Australian researchers and students at the University of Queensland are using their innovation to tackle tuberculosis (TB) – one of the world’s leading infectious-disease killers.

University of Queensland students have identified promising inhibitory compounds during a molecular microbiology practical course this semester.

TB is the leading cause of death due to an infectious agent, globally killing approximately two million people each year.

Mycobacterium tuberculosis, the bacterium responsible, currently infects over one third of the world’s population and, although most cases respond to standard antibiotic therapy, drug resistant strains are on the rise and new antibiotics for TB are urgently needed.

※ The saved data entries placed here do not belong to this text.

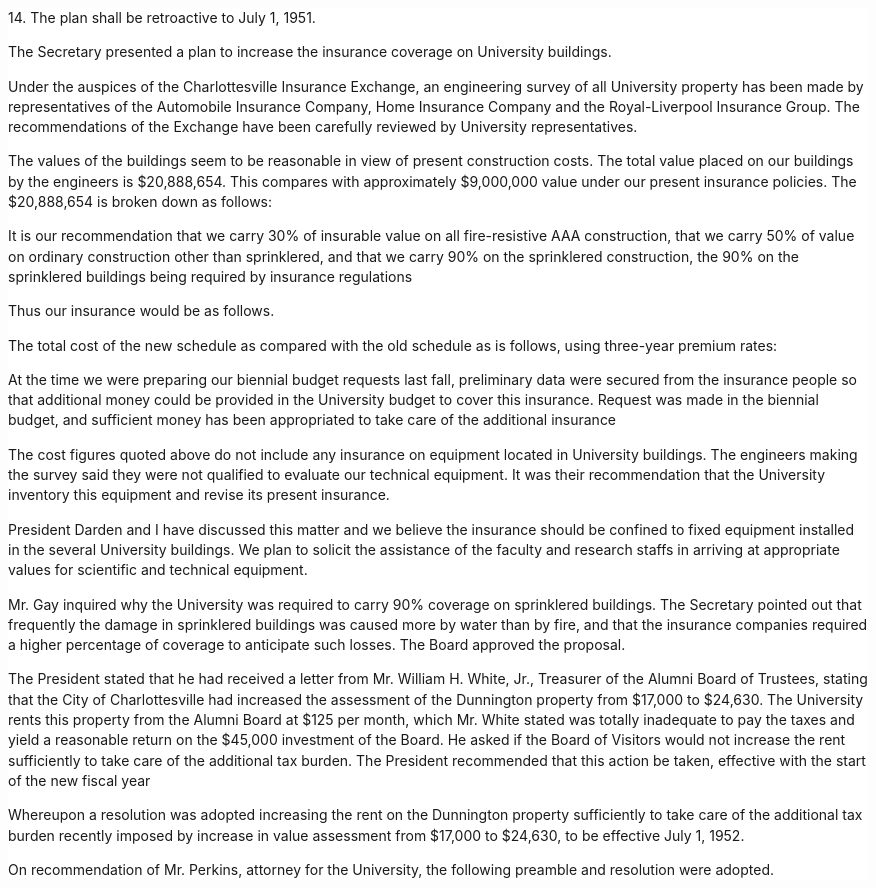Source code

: 14\. The plan shall be retroactive to July 1, 1951.

The Secretary presented a plan to increase the insurance coverage on University buildings.

Under the auspices of the Charlottesville Insurance Exchange, an engineering survey of all University property has been made by representatives of the Automobile Insurance Company, Home Insurance Company and the Royal-Liverpool Insurance Group. The recommendations of the Exchange have been carefully reviewed by University representatives.

The values of the buildings seem to be reasonable in view of present construction costs. The total value placed on our buildings by the engineers is $20,888,654. This compares with approximately $9,000,000 value under our present insurance policies. The $20,888,654 is broken down as follows:

It is our recommendation that we carry 30% of insurable value on all fire-resistive AAA construction, that we carry 50% of value on ordinary construction other than sprinklered, and that we carry 90% on the sprinklered construction, the 90% on the sprinklered buildings being required by insurance regulations

Thus our insurance would be as follows.

The total cost of the new schedule as compared with the old schedule as is follows, using three-year premium rates:

At the time we were preparing our biennial budget requests last fall, preliminary data were secured from the insurance people so that additional money could be provided in the University budget to cover this insurance. Request was made in the biennial budget, and sufficient money has been appropriated to take care of the additional insurance

The cost figures quoted above do not include any insurance on equipment located in University buildings. The engineers making the survey said they were not qualified to evaluate our technical equipment. It was their recommendation that the University inventory this equipment and revise its present insurance.

President Darden and I have discussed this matter and we believe the insurance should be confined to fixed equipment installed in the several University buildings. We plan to solicit the assistance of the faculty and research staffs in arriving at appropriate values for scientific and technical equipment.

Mr. Gay inquired why the University was required to carry 90% coverage on sprinklered buildings. The Secretary pointed out that frequently the damage in sprinklered buildings was caused more by water than by fire, and that the insurance companies required a higher percentage of coverage to anticipate such losses. The Board approved the proposal.

The President stated that he had received a letter from Mr. William H. White, Jr., Treasurer of the Alumni Board of Trustees, stating that the City of Charlottesville had increased the assessment of the Dunnington property from $17,000 to $24,630. The University rents this property from the Alumni Board at $125 per month, which Mr. White stated was totally inadequate to pay the taxes and yield a reasonable return on the $45,000 investment of the Board. He asked if the Board of Visitors would not increase the rent sufficiently to take care of the additional tax burden. The President recommended that this action be taken, effective with the start of the new fiscal year

Whereupon a resolution was adopted increasing the rent on the Dunnington property sufficiently to take care of the additional tax burden recently imposed by increase in value assessment from $17,000 to $24,630, to be effective July 1, 1952.

On recommendation of Mr. Perkins, attorney for the University, the following preamble and resolution were adopted.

Students at the University of Queensland’s School of Chemistry and Molecular Biosciences have discovered five or six compounds that inhibited growth in a harmless bacterium related to TB.

TB research head Dr Nick West said it appears that students have identified some very interesting compounds and resulted in further research now being a reality.

“There has not been a new general use anti-TB drug for 50 years,” Dr West said

The students were undertaking a UQ microbiology course in which they screened a compound library for inhibitors of TB, working through 7000 random compounds.

Dr West said the exciting breakthrough came when they realised a small number completely inhibited the bacteria.

TB resistance will be raised at the upcoming G20 summit this month in Hamburg, Germany and there is hope that political will can be fostered to tackle antimicrobial resistance (AMR) and turn the tide on tuberculosis.

This comes on top of a resolution by the United Nations General Assembly late last year that moved to ensure UNGA hold the first-ever high-level meeting on the fight against tuberculosis in 2018.